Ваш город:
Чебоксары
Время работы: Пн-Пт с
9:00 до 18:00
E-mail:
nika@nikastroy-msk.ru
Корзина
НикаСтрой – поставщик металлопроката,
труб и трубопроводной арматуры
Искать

• • • • • • •

Task to carry out | I'd like the entries above reproduced in full, exactly as they stand.

Output of the exercise |
Ваш город:
Чебоксары
Время работы: Пн-Пт с
9:00 до 18:00
E-mail:
nika@nikastroy-msk.ru
Корзина
НикаСтрой – поставщик металлопроката,
труб и трубопроводной арматуры
Искать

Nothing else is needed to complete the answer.